Even in his latest essays, Mendelsohn seems to conceal the depths of his intelligence and the ways it isolates him not only from mass culture but from the smaller world of literary and artistic sophistication. He sometimes makes demotic gestures such as the formula “X is—well, Y.” (“On the other hand, he [Horace] is—well, the august Augustan”; “the best a reviewer can say about a personal narrative is—well, that it’s not like a memoir.”) Like any writer who tries to avoid saying “one” or “we,” he tends to use “you” when he means “I” (he does it so often it begins to annoy you); but what is most striking about his second-person style is that he uses it when he feels something deeply or when he responds to something with his firmest moral and intellectual convictions. When he is most himself, when he is least submerged into a collective popular or coterie mentality, he writes as if he were someone else he calls “you.”

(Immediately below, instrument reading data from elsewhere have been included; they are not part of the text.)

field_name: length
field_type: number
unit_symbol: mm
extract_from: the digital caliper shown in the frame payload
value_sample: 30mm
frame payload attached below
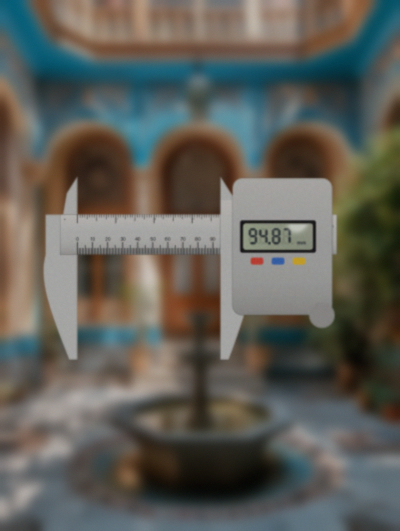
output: 94.87mm
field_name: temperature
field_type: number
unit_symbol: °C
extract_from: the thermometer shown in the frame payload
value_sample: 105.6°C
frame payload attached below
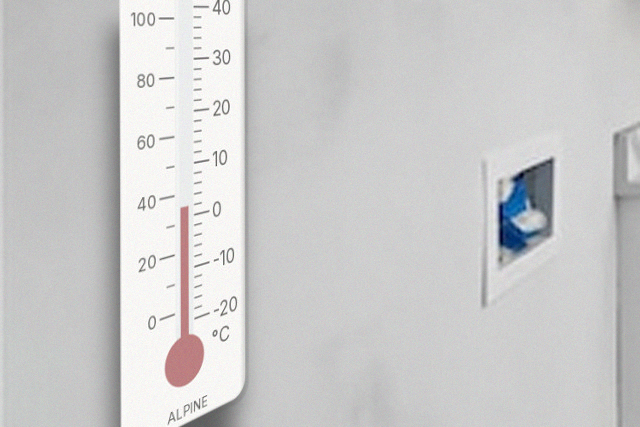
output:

What makes this book moving as well as enlightening is its inner drama, the sense it gives that Mendelsohn knows the price in isolation that he must pay for his convictions, that he doesn’t want to pay that price, but that he pays it anyway. In all such choices—as in Odysseus’ preference for Penelope over Calypso—what looks like a sacrifice proves to be an immeasurable gain. By isolating himself from the faceless anonymity of both mass culture and intellectual fashion, he frees himself to make the intimate connections with individual writers and books that animate everything he writes.

His book demonstrates, among many other things, how much can be gained when a critic commits himself to the unique reality of other writers rather than seeking in them a flattering reflection of himself. I would admire it equally, I hope, if its author had a different last name.